Let’s make it a bit confusing (images were taken from a web shop catalog):
What do you think it is? A candy? A toy? No, it is “Candy Corn Dancin Tricky Treat Singing Stuffed Animal With Motion 10” - 98% of confidence!
and this one?
“CHAMPION HERITAGE OVER SHOULDER SCRIPT L/S – MEN’S” - 99%
and finally, here that thing was not absolutely sure
“Aeropostale Marilyn Monroe Graphic Tee - Navy, Medium” - 62%
Well, okay, even I, a human, was not sure what do they wanted to sale using this picture (the answer is - a T-shirt)
So, it is working. Let’s make it usable.
Architecture
Let’s assume that we have a WCAG testing software, and we will provide it an API/service that receives a link to a picture and several (>=1) texts/words/sentences that are possible topics of given image. The response is the probability for each given text that the topic of the image is the same.
The request:
{ "image_url": "https://somesite.com/image.jpg",
"image_texts": [
"Mens Naruto Hero Of The Hidden Leaf Tee - White",
"Candy Corn Dancin Tricky Treat Singing Stuffed Animal With Motion 10",
"Old Skool Rainbow Checkerboard - Little Kid - Black / Multi",
"Converse Chuck Taylor All Star Lo Sneaker - Little Kid - Black",
"DISNEY MICKEY MOUSE QUILTED OH BOY CROSSBODY",
"Christmas Lady & Tramp",
"Aeropostale Marilyn Monroe Graphic Tee - Navy, Medium",
"CHAMPION HERITAGE OVER SHOULDER SCRIPT L/S - MEN'S"
]
}
The response:
[
{
"probability": 0.0010680541163310409,
"text": "Mens Naruto Hero Of The Hidden Leaf Tee - White"
},
{
"probability": 2.7145318881593994e-07,
"text": "Candy Corn Dancin Tr <...> nimal With Motion 10"
},
{
"probability": 0.01749918796122074,
"text": " Old Skool Rainbow <...> Kid - Black / Multi"
},
{
"probability": 5.644326392939547e-06,
"text": "Converse Chuck Taylo <...> - Little Kid - Black"
},
{
"probability": 0.00018363054550718516,
"text": "DISNEY MICKEY MOUSE QUILTED OH BOY CROSSBODY"
},
{
"probability": 0.00025380559964105487,
"text": "Christmas Lady & Tramp"
},
{
"probability": 4.111427188036032e-05,
"text": "Aeropostale Marilyn <...> c Tee - Navy, Medium"
},
{
"probability": 0.9796881079673767,
"text": "CHAMPION HERITAGE OVER SHOULDER SCRIPT L/S - MEN'S"
}
]
Swagger-like UI should be created to ease service usage. The service should be easily distributed to any kind of environment and does not depend on the environment.
Implementation
Flask/Waitress was chosen as API/service engine. Swagger-UI will serve Swagger documentation. Service is packed into Docker container.

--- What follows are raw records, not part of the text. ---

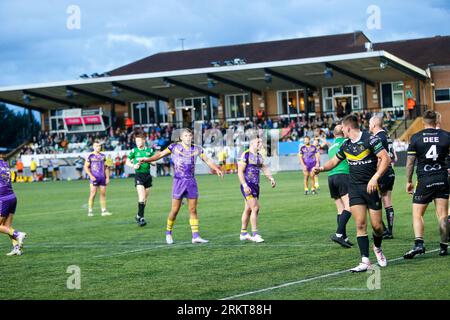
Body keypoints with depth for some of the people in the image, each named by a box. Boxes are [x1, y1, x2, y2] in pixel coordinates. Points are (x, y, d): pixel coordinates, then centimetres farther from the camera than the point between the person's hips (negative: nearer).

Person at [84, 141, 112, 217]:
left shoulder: (103, 156, 12)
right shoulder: (90, 156, 0)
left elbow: (106, 167, 17)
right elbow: (86, 167, -1)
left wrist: (107, 177, 10)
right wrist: (91, 176, -11)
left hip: (103, 178, 4)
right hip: (94, 178, -4)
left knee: (103, 194, 4)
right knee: (93, 194, -7)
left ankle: (104, 210, 7)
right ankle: (90, 211, -2)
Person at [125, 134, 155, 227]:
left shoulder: (150, 150, 6)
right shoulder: (134, 151, 1)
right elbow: (127, 162, 10)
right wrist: (133, 165, -9)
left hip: (147, 175, 3)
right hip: (139, 175, -3)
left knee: (145, 198, 9)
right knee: (142, 197, -17)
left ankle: (139, 216, 23)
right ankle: (141, 217, -14)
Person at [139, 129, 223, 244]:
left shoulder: (197, 149, 8)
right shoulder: (174, 147, -1)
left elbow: (207, 160, 12)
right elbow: (161, 154, -2)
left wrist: (216, 169, -2)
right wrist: (147, 160, -14)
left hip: (191, 182, 3)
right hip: (179, 182, -3)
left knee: (193, 210, 2)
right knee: (175, 210, -1)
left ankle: (195, 236, 2)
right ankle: (168, 233, 18)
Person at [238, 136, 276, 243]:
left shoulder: (259, 156, 14)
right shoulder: (246, 155, -11)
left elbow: (264, 168, 14)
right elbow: (240, 171, -14)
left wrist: (271, 178, -2)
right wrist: (245, 185, -21)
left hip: (256, 185, 8)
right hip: (247, 185, -8)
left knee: (248, 209, 13)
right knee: (255, 208, -15)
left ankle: (243, 234, 21)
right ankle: (255, 234, -12)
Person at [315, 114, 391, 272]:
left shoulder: (370, 139, -9)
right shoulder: (346, 145, 11)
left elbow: (386, 158, -14)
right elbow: (334, 161, 25)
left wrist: (375, 177, -23)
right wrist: (321, 168, 5)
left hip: (370, 187, -4)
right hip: (354, 188, 4)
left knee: (376, 225, 0)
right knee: (360, 225, -7)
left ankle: (378, 248, 31)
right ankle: (365, 261, -9)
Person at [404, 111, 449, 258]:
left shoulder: (416, 138, -2)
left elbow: (410, 163, -2)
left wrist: (409, 181, 8)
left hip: (424, 180, -2)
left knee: (417, 214, 2)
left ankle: (419, 244, -16)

Project code can be found here
Summary
The idea of using Machine Learning technologies in automation testing is not brand new. I believe that once, in the future a fully qualified artificial intelligence will perform all testing activities. But even now, we can replace the tedious and boring work of a manual tester work with a quite fast and robust automation script. An implementation in the form of API/service packed in a Docker container makes it flexible, reliable, maintainable, testable and scalable solution.